La note de Michelou, transmis à tous les médecins-chefs de l'hôpital, a été publiée dans la revue Tankonala Santé en avril 1973, sous le titre L'opinion d'un directeur d'asile.
Présenté ironiquement comme un chef-d'œuvre, le texte serait, selon le rédacteur du journal, « resté prisonnier des murs de l'Asile. Aucune diffusion, même à l'intérieur des services : aucune réaction, bien entendu. ». Et l'auteur poursuit, non sans quelque exagération : « les médecins concernés sont ouvertement traités d'incapables et d'inconscients, on ne leur demande que de se renier, de se reconvertir en gardes-chiourmes de première classe. Devant une telle "demande", on peut admirer la sérénité et le silence de ces médecins-chefs. »
« Etant donné le ton "amusant" du texte et la personnalité localement bien connue du directeur, on a peut-être pensé qu'il ne fallait pas prendre tout cela au sérieux... Et pourtant, maintenant, un mur d'enceinte se construit autour de l'hôpital (avec tessons de bouteilles s.v.p.) pour protéger nos petits pensionnaires et nos chères familles. Une garnde manœuvre "Portes fermées" est bien engagée (nombre de avillons ne le sont guère qu'avec la clé de l'infirmière). Tout cla n'est évidemment que coïncidence... »
Ce qui, au fond, laisserait à penser que les médecins-chefs de l'établissement ont accepté de se renier, de se reconvertir en gardes-chiourmes ? Qui sont-ils donc ?
En voici la liste en 1972, dans l'ordre des 17 sections :
Roger Flambard à la « 1ère section », Henri Cénac-Thaly à la « 3ème », Pierre Delteil à la « 4ème », Michel Schweich à la « 5ème », Jacques Postel à la « 7ème », Hélène Chaigneau à la « 8ème », Étienne Trillat à la « 9ème », Hubert Mignot à la « 10 ème », Denise Saucet à la « 11ème », Maurice Parienté à la « 12ème », Victor Bertrand à la « 13ème », Pierre Schmidt à la « 14ème » et Pierre Noël à la « 15ème ».
[deux des 15 services de psychiatrie générale sont alors dirigés par des intérimaires, et les médecins-chefs des deux services de psychiatrie infantile ne prendront leurs fonctions que le 1er septembre 1972 pour Yves Racine, en juillet 1973 pour René Bérouti].
Est-il nécessaire de dire qu'ils étaient loin de la caricature qui est faite dans la revue précitée, ce dont nous pouvons témoigner, en ayant connu personnellement la plupart ?
Quelques mois après la note de notre directeur la C.M.C., dans sa séance du 18 septembre 1972, se saisit du projet de « Construction d'une enceinte autour de l'hôpital », et M. Michelou fait part de ses réflexions aux membres du Corps Médical, qui conduira à prendre quelques mesures protectrices pour les personnes hospitalisées.
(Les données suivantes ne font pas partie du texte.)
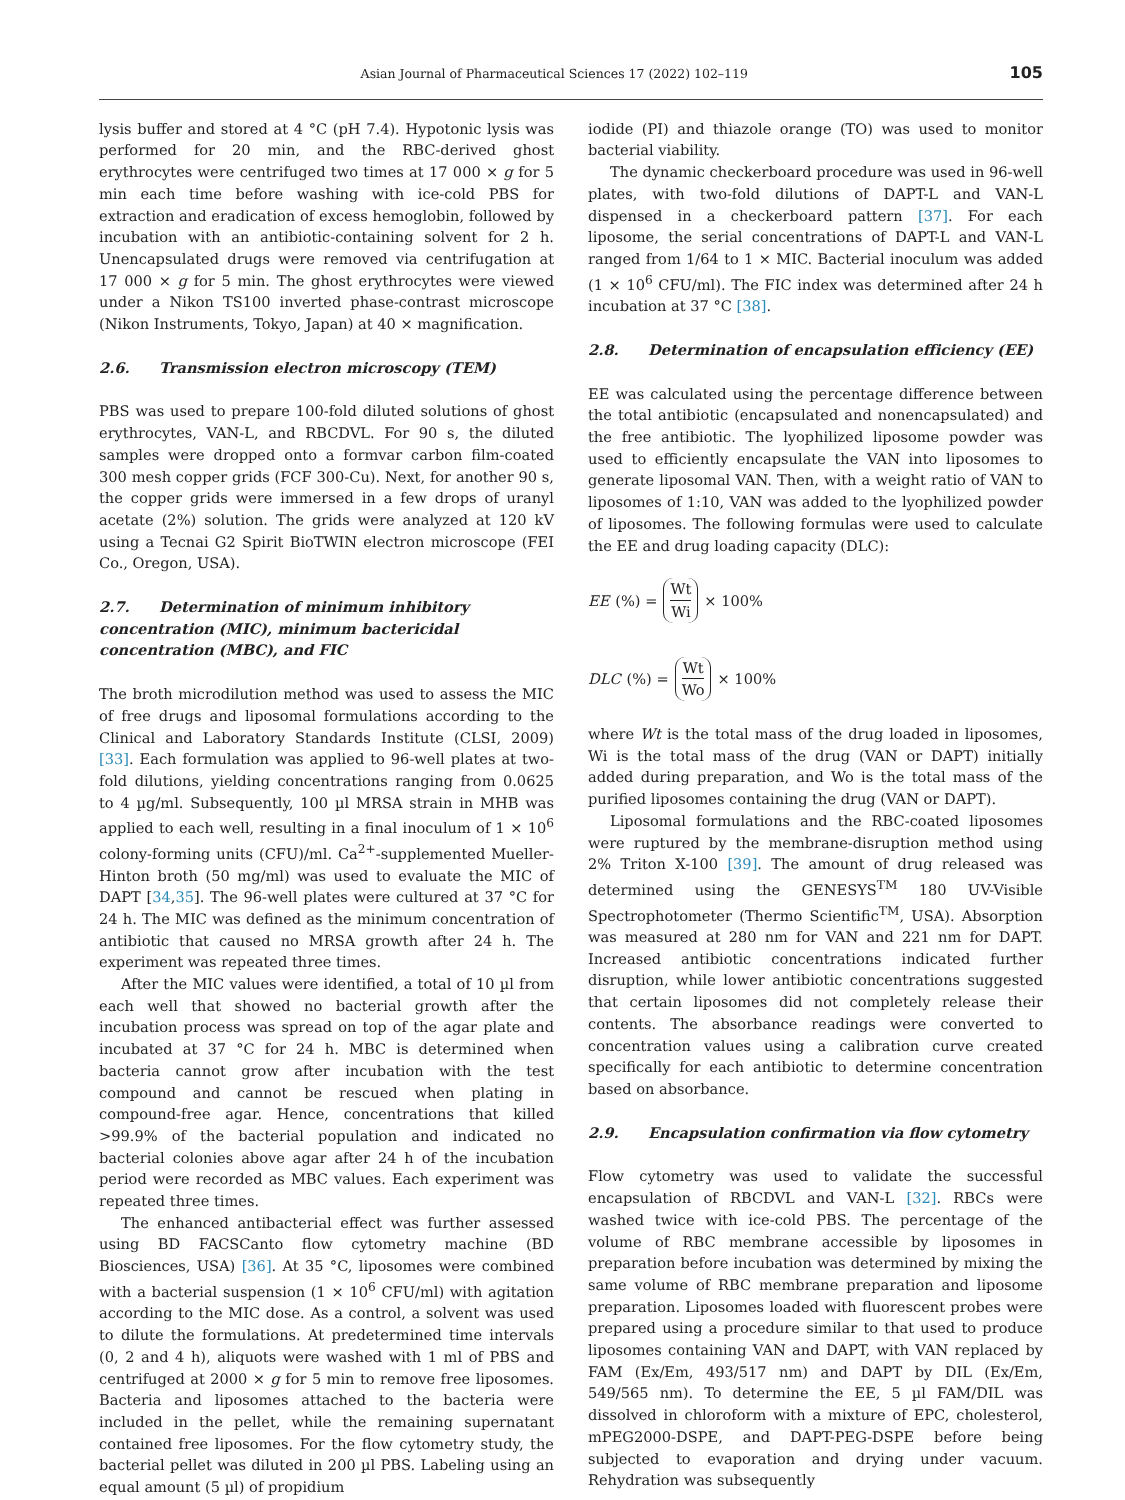Asian Journal of Pharmaceutical Sciences 17 (2022) 102–119 105
lysis buffer and stored at 4 °C (pH 7.4). Hypotonic lysis was performed for 20 min, and the RBC-derived ghost erythrocytes were centrifuged two times at 17 000 × g for 5 min each time before washing with ice-cold PBS for extraction and eradication of excess hemoglobin, followed by incubation with an antibiotic-containing solvent for 2 h. Unencapsulated drugs were removed via centrifugation at 17 000 × g for 5 min. The ghost erythrocytes were viewed under a Nikon TS100 inverted phase-contrast microscope (Nikon Instruments, Tokyo, Japan) at 40 × magnification.
2.6. Transmission electron microscopy (TEM)
PBS was used to prepare 100-fold diluted solutions of ghost erythrocytes, VAN-L, and RBCDVL. For 90 s, the diluted samples were dropped onto a formvar carbon film-coated 300 mesh copper grids (FCF 300-Cu). Next, for another 90 s, the copper grids were immersed in a few drops of uranyl acetate (2%) solution. The grids were analyzed at 120 kV using a Tecnai G2 Spirit BioTWIN electron microscope (FEI Co., Oregon, USA).
2.7. Determination of minimum inhibitory concentration (MIC), minimum bactericidal concentration (MBC), and FIC
The broth microdilution method was used to assess the MIC of free drugs and liposomal formulations according to the Clinical and Laboratory Standards Institute (CLSI, 2009) [33]. Each formulation was applied to 96-well plates at two-fold dilutions, yielding concentrations ranging from 0.0625 to 4 µg/ml. Subsequently, 100 µl MRSA strain in MHB was applied to each well, resulting in a final inoculum of 1 × 10<sup>6</sup> colony-forming units (CFU)/ml. Ca<sup>2+</sup>-supplemented Mueller-Hinton broth (50 mg/ml) was used to evaluate the MIC of DAPT [34,35]. The 96-well plates were cultured at 37 °C for 24 h. The MIC was defined as the minimum concentration of antibiotic that caused no MRSA growth after 24 h. The experiment was repeated three times.
After the MIC values were identified, a total of 10 µl from each well that showed no bacterial growth after the incubation process was spread on top of the agar plate and incubated at 37 °C for 24 h. MBC is determined when bacteria cannot grow after incubation with the test compound and cannot be rescued when plating in compound-free agar. Hence, concentrations that killed >99.9% of the bacterial population and indicated no bacterial colonies above agar after 24 h of the incubation period were recorded as MBC values. Each experiment was repeated three times.
The enhanced antibacterial effect was further assessed using BD FACSCanto flow cytometry machine (BD Biosciences, USA) [36]. At 35 °C, liposomes were combined with a bacterial suspension (1 × 10<sup>6</sup> CFU/ml) with agitation according to the MIC dose. As a control, a solvent was used to dilute the formulations. At predetermined time intervals (0, 2 and 4 h), aliquots were washed with 1 ml of PBS and centrifuged at 2000 × g for 5 min to remove free liposomes. Bacteria and liposomes attached to the bacteria were included in the pellet, while the remaining supernatant contained free liposomes. For the flow cytometry study, the bacterial pellet was diluted in 200 µl PBS. Labeling using an equal amount (5 µl) of propidium
iodide (PI) and thiazole orange (TO) was used to monitor bacterial viability.
The dynamic checkerboard procedure was used in 96-well plates, with two-fold dilutions of DAPT-L and VAN-L dispensed in a checkerboard pattern [37]. For each liposome, the serial concentrations of DAPT-L and VAN-L ranged from 1/64 to 1 × MIC. Bacterial inoculum was added (1 × 10<sup>6</sup> CFU/ml). The FIC index was determined after 24 h incubation at 37 °C [38].
2.8. Determination of encapsulation efficiency (EE)
EE was calculated using the percentage difference between the total antibiotic (encapsulated and nonencapsulated) and the free antibiotic. The lyophilized liposome powder was used to efficiently encapsulate the VAN into liposomes to generate liposomal VAN. Then, with a weight ratio of VAN to liposomes of 1:10, VAN was added to the lyophilized powder of liposomes. The following formulas were used to calculate the EE and drug loading capacity (DLC):
EE (%) = Wt Wi × 100%
DLC (%) = Wt Wo × 100%
where Wt is the total mass of the drug loaded in liposomes, Wi is the total mass of the drug (VAN or DAPT) initially added during preparation, and Wo is the total mass of the purified liposomes containing the drug (VAN or DAPT).
Liposomal formulations and the RBC-coated liposomes were ruptured by the membrane-disruption method using 2% Triton X-100 [39]. The amount of drug released was determined using the GENESYS<sup>TM</sup> 180 UV-Visible Spectrophotometer (Thermo Scientific<sup>TM</sup>, USA). Absorption was measured at 280 nm for VAN and 221 nm for DAPT. Increased antibiotic concentrations indicated further disruption, while lower antibiotic concentrations suggested that certain liposomes did not completely release their contents. The absorbance readings were converted to concentration values using a calibration curve created specifically for each antibiotic to determine concentration based on absorbance.
2.9. Encapsulation confirmation via flow cytometry
Flow cytometry was used to validate the successful encapsulation of RBCDVL and VAN-L [32]. RBCs were washed twice with ice-cold PBS. The percentage of the volume of RBC membrane accessible by liposomes in preparation before incubation was determined by mixing the same volume of RBC membrane preparation and liposome preparation. Liposomes loaded with fluorescent probes were prepared using a procedure similar to that used to produce liposomes containing VAN and DAPT, with VAN replaced by FAM (Ex/Em, 493/517 nm) and DAPT by DIL (Ex/Em, 549/565 nm). To determine the EE, 5 µl FAM/DIL was dissolved in chloroform with a mixture of EPC, cholesterol, mPEG2000-DSPE, and DAPT-PEG-DSPE before being subjected to evaporation and drying under vacuum. Rehydration was subsequently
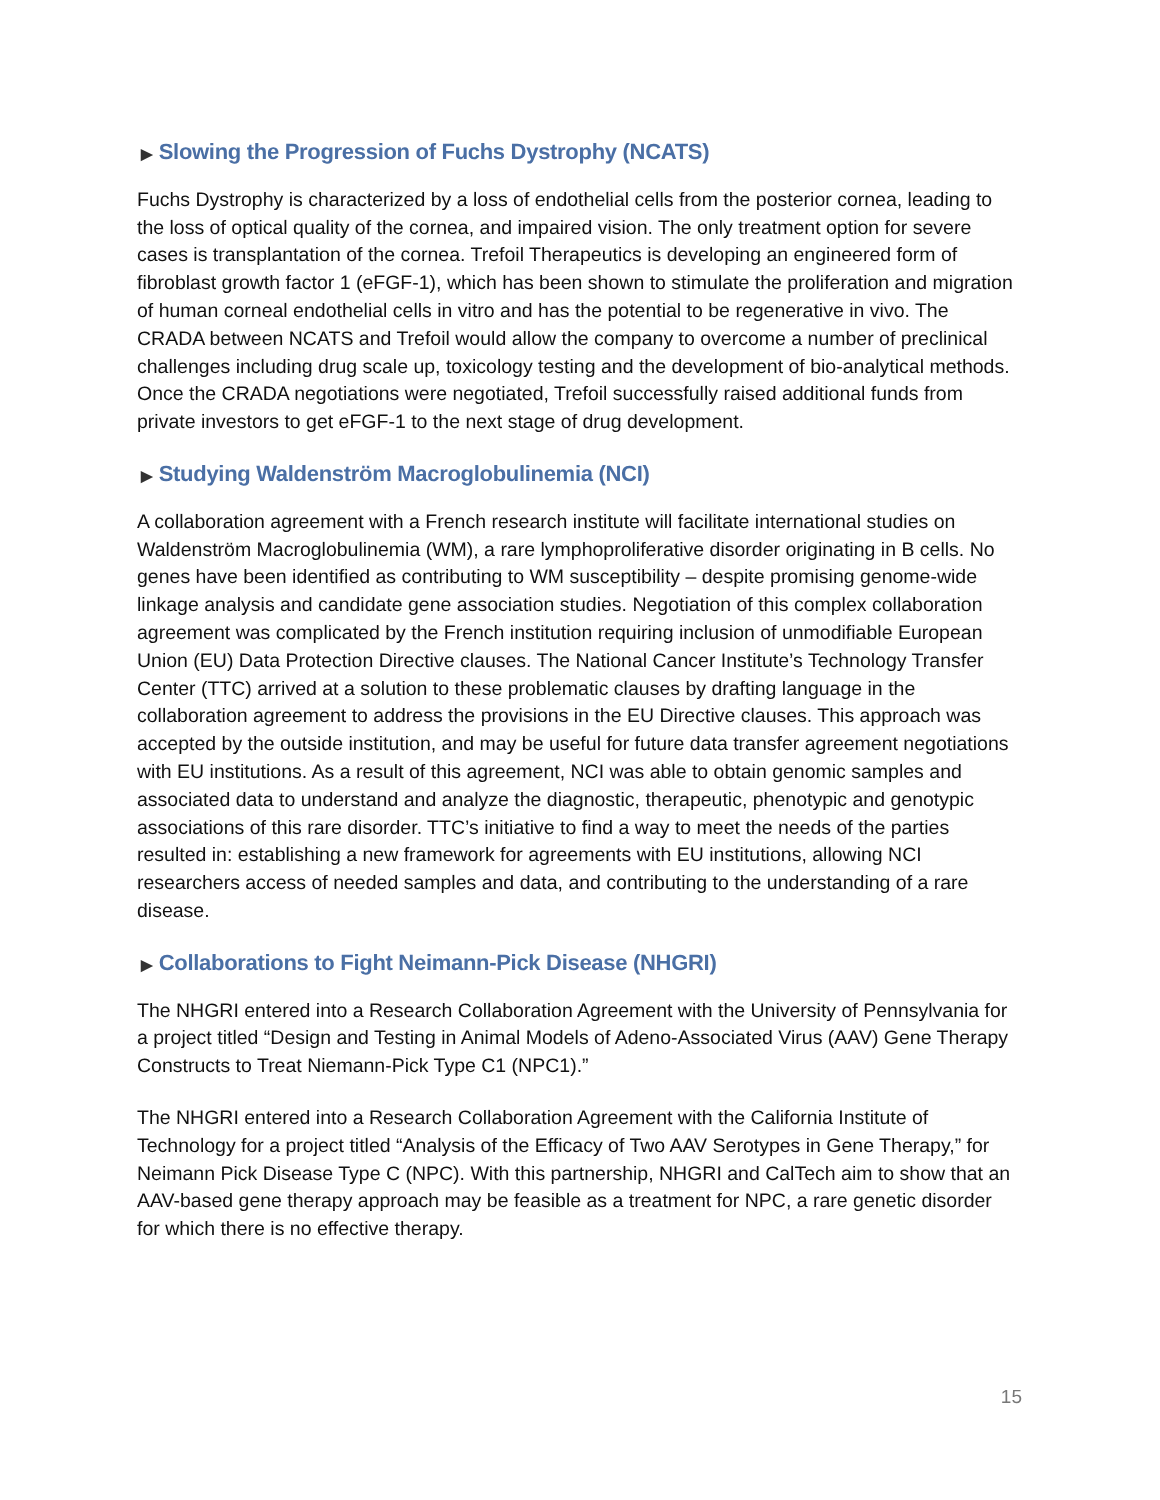▶ Slowing the Progression of Fuchs Dystrophy (NCATS)
Fuchs Dystrophy is characterized by a loss of endothelial cells from the posterior cornea, leading to the loss of optical quality of the cornea, and impaired vision. The only treatment option for severe cases is transplantation of the cornea. Trefoil Therapeutics is developing an engineered form of fibroblast growth factor 1 (eFGF-1), which has been shown to stimulate the proliferation and migration of human corneal endothelial cells in vitro and has the potential to be regenerative in vivo. The CRADA between NCATS and Trefoil would allow the company to overcome a number of preclinical challenges including drug scale up, toxicology testing and the development of bio-analytical methods. Once the CRADA negotiations were negotiated, Trefoil successfully raised additional funds from private investors to get eFGF-1 to the next stage of drug development.
▶ Studying Waldenström Macroglobulinemia (NCI)
A collaboration agreement with a French research institute will facilitate international studies on Waldenström Macroglobulinemia (WM), a rare lymphoproliferative disorder originating in B cells. No genes have been identified as contributing to WM susceptibility – despite promising genome-wide linkage analysis and candidate gene association studies. Negotiation of this complex collaboration agreement was complicated by the French institution requiring inclusion of unmodifiable European Union (EU) Data Protection Directive clauses. The National Cancer Institute’s Technology Transfer Center (TTC) arrived at a solution to these problematic clauses by drafting language in the collaboration agreement to address the provisions in the EU Directive clauses. This approach was accepted by the outside institution, and may be useful for future data transfer agreement negotiations with EU institutions. As a result of this agreement, NCI was able to obtain genomic samples and associated data to understand and analyze the diagnostic, therapeutic, phenotypic and genotypic associations of this rare disorder. TTC’s initiative to find a way to meet the needs of the parties resulted in: establishing a new framework for agreements with EU institutions, allowing NCI researchers access of needed samples and data, and contributing to the understanding of a rare disease.
▶ Collaborations to Fight Neimann-Pick Disease (NHGRI)
The NHGRI entered into a Research Collaboration Agreement with the University of Pennsylvania for a project titled “Design and Testing in Animal Models of Adeno-Associated Virus (AAV) Gene Therapy Constructs to Treat Niemann-Pick Type C1 (NPC1).”
The NHGRI entered into a Research Collaboration Agreement with the California Institute of Technology for a project titled “Analysis of the Efficacy of Two AAV Serotypes in Gene Therapy,” for Neimann Pick Disease Type C (NPC). With this partnership, NHGRI and CalTech aim to show that an AAV-based gene therapy approach may be feasible as a treatment for NPC, a rare genetic disorder for which there is no effective therapy.
15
Ce qui naturellement n'a pas règlé tous les problèmes : sous le titre de « La 18ème section », le docteur Victor Bertrand relève dans son Rapport d'activité pour 1974 :
« Il existe aussi dans l'ensemble de Maison-Blanche des problèmes d'ordre général. Si celui-ci comprend 17 sections, on peut dire qu'il en existe une 18ème, celle de tous les extérieurs échappant dans une large mesure à notre contrôle, où l'alcoolisme, la mendicité, le vol, la violence, la prostitution, risquent de se développer. Il ne faudrait pas certes pousser le tableau trop au noir, sans pour autant scotomiser cette situation qui appelle une attention soutenue et une collaboration confiante entre la Direction, chargée en principe de la police intérieure, et les médecins. Une société sans lois serait aussi dégradante pour nos malades que l'ancien univers asilaire carcéral. »
Ni incapable ou inconscient, ni garde-chiourme réactionnaire, ni irresponsable, ni même soumis à l'autorité supérieure donc.